* [THE TASK]: Output the entries below word for word, starting at the line that contains "Is it true that City C is 27% of the pie?" and ending at the line that contains "To the nearest", both included, with the pictures left out.

* [RECORDS FOR THE TASK]:
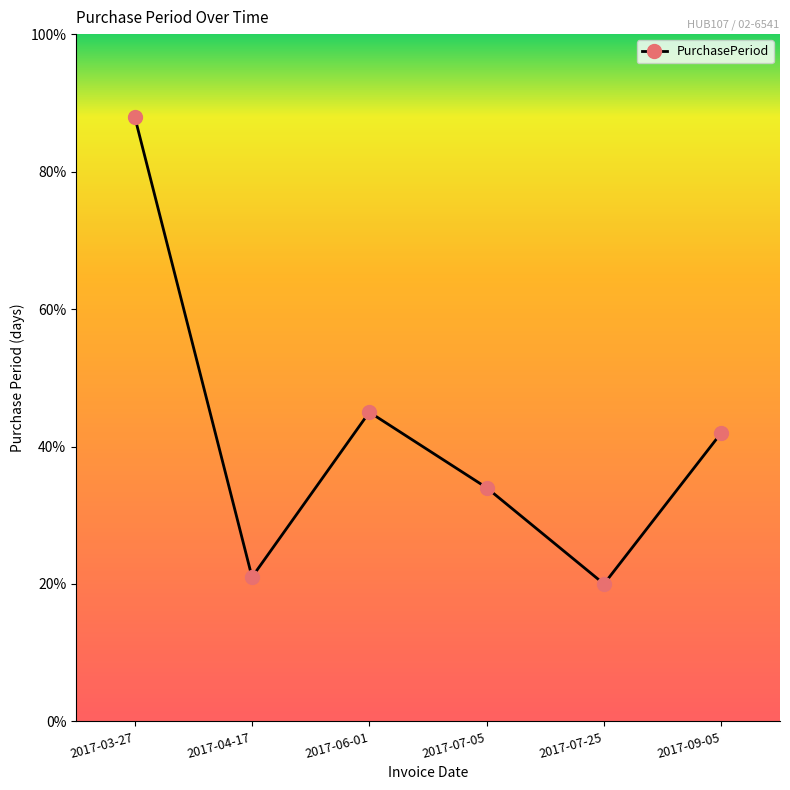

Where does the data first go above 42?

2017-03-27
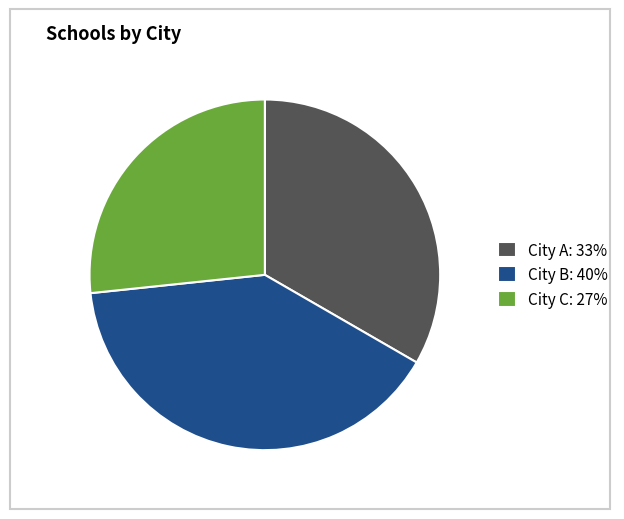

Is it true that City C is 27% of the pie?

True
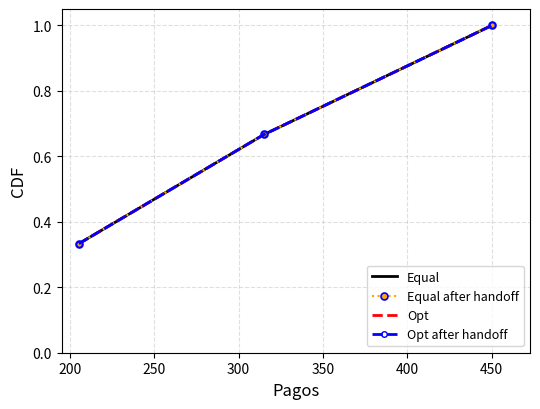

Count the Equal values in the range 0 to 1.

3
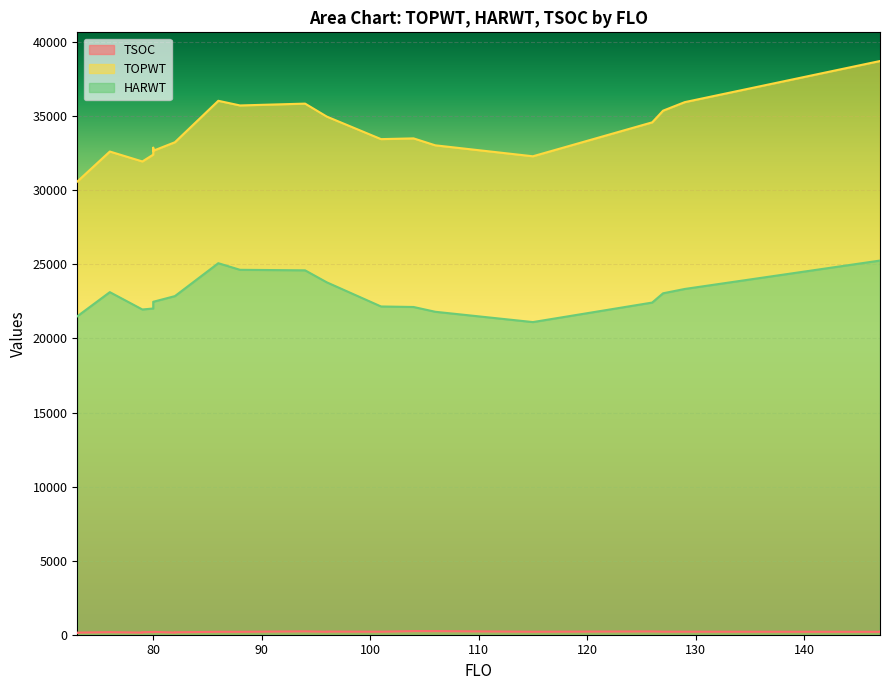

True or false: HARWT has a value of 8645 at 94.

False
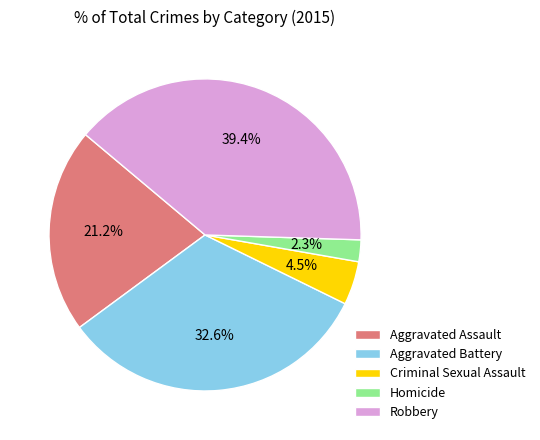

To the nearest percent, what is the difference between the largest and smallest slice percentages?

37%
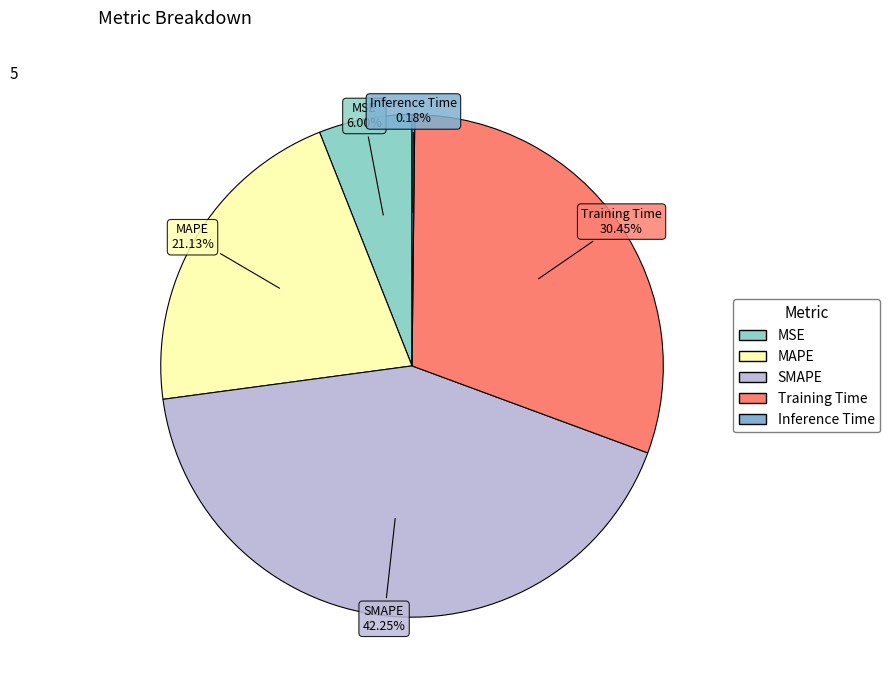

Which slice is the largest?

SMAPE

...

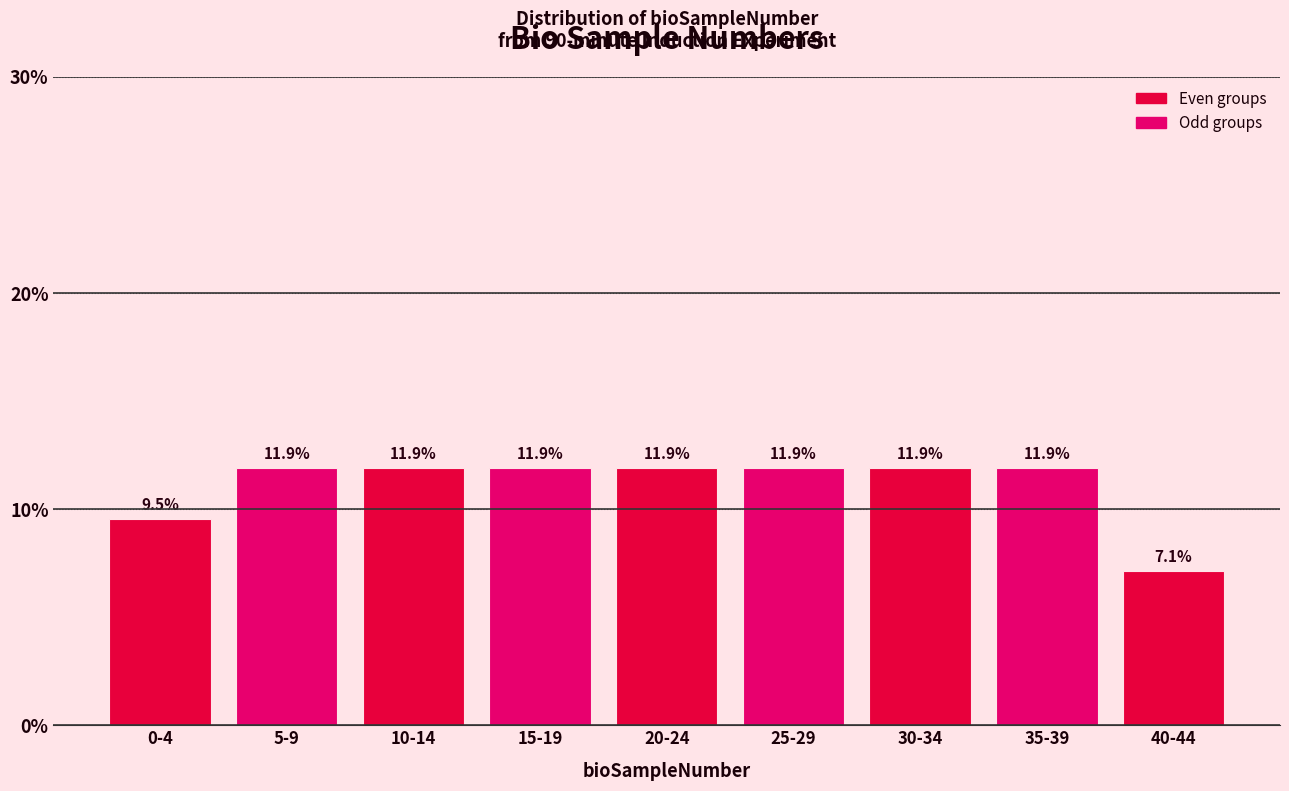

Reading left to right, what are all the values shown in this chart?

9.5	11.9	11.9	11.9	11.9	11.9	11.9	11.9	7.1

* [RESULT]:
Is it true that City C is 27% of the pie?

True

Count the Equal values in the range 0 to 1.

3

True or false: HARWT has a value of 8645 at 94.

False

To the nearest percent, what is the difference between the largest and smallest slice percentages?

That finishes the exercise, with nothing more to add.